The game combines management and tactical elements as players navigate through a complex web of crime, corruption, and moral dilemmas. As sheriff, players are tasked with making crucial decisions that impact the outcome of investigations, law enforcement operations, and the overall state of the town. The game features a nonlinear narrative, allowing players to shape the story through their choices and actions.

By managing the police force and allocating resources effectively, players must maintain law and order while dealing with a wide range of criminal activities, such as robberies, homicides, drug trafficking, and more. One of the key aspects of the gameplay is the strategic planning and execution of police operations. Players must assign officers with specific skills and equipment to handle each situation. Tactical decision-making plays a vital role during intense confrontations, where players must manage their limited resources and ensure the safety of their officers.

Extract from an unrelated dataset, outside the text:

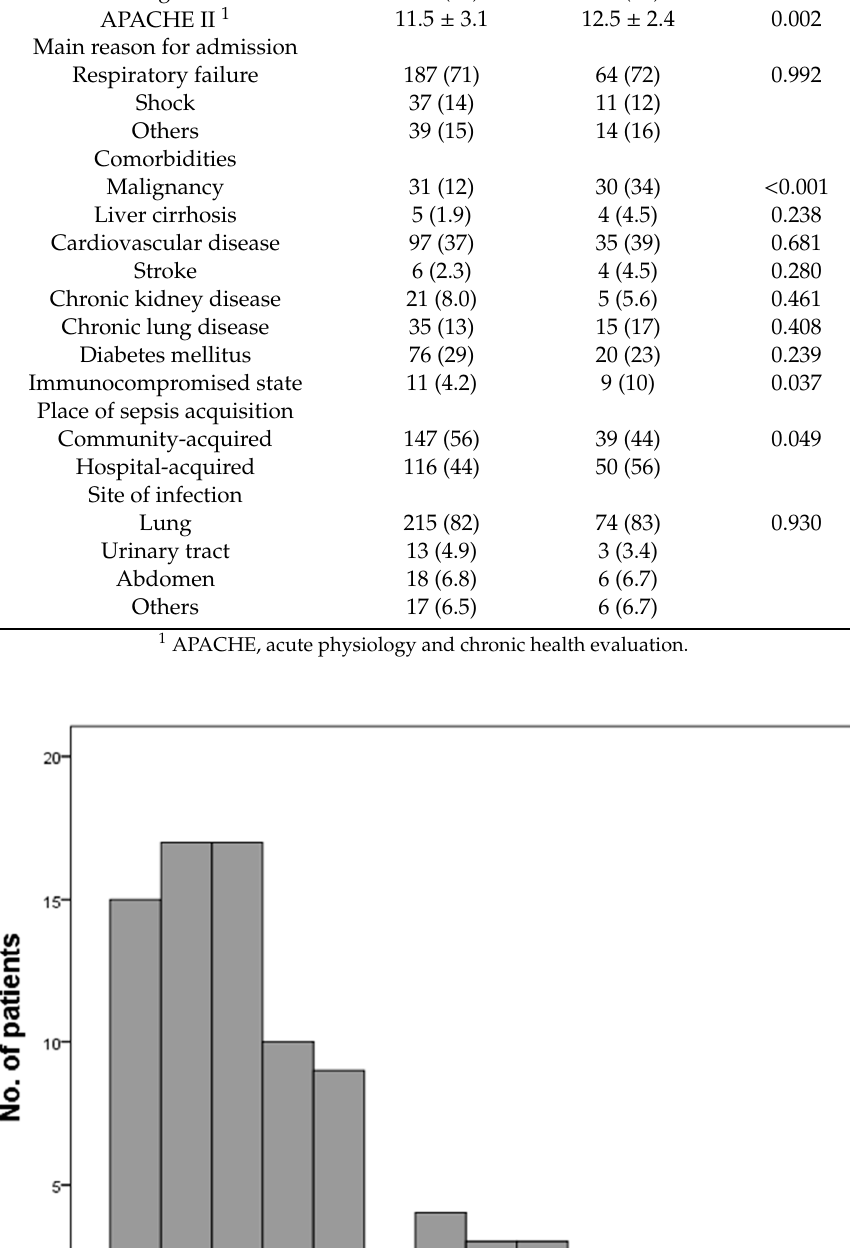
Table 2. Events during the intensive care unit stay. 134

Additionally, This Is the Police 2 introduces a new mechanic called the "Sheriff's Department". Players are responsible for managing the sheriff's staff, dealing with their personal problems, and earning their loyalty. Developing relationships with the officers and gaining their trust is crucial for maintaining a capable and motivated police force.

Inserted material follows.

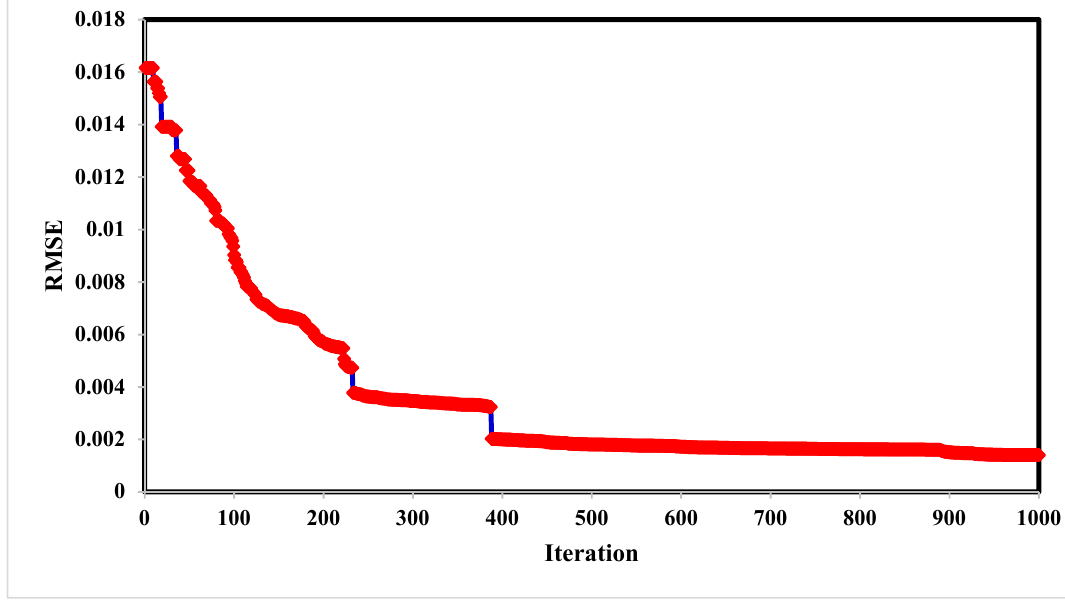
Figure 3. Root mean square errors versus the number of iterations.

This Is the Police 2 incorporates turn-based tactical combat when responding to crimes or engaging in encounters. Players have direct control over their officers during these situations, utilizing a grid-based system to maneuver and position their team strategically. Each officer has unique abilities and skills, and players must carefully consider their strengths and weaknesses to maximize their effectiveness in combat.

== Plot ==

In the town of Sharpwood, Sheriff Wells and two other Sharpwood Sheriff's Department deputies investigate a suspected base of the Neckties, a gang of drug traffickers. All three are killed in an ambush, resulting in Lilly Reed to be promoted as the new sheriff.

== Reception ==

This Is the Police 2 received "mixed or average reviews" according to the review aggregator website Metacritic, based on 34 critic reviews. The game was mainly liked, but criticized for new in-game mechanics. Tom Hatfield of PC Gamer stated that "the core is solid, but there's simply too much bloat". Lorenzo Fantoni of IGN described it as "Fargo mixed with X-COM". The reviewer said that the management of cops in the game is fun, but it can be occasionally difficult in some instances.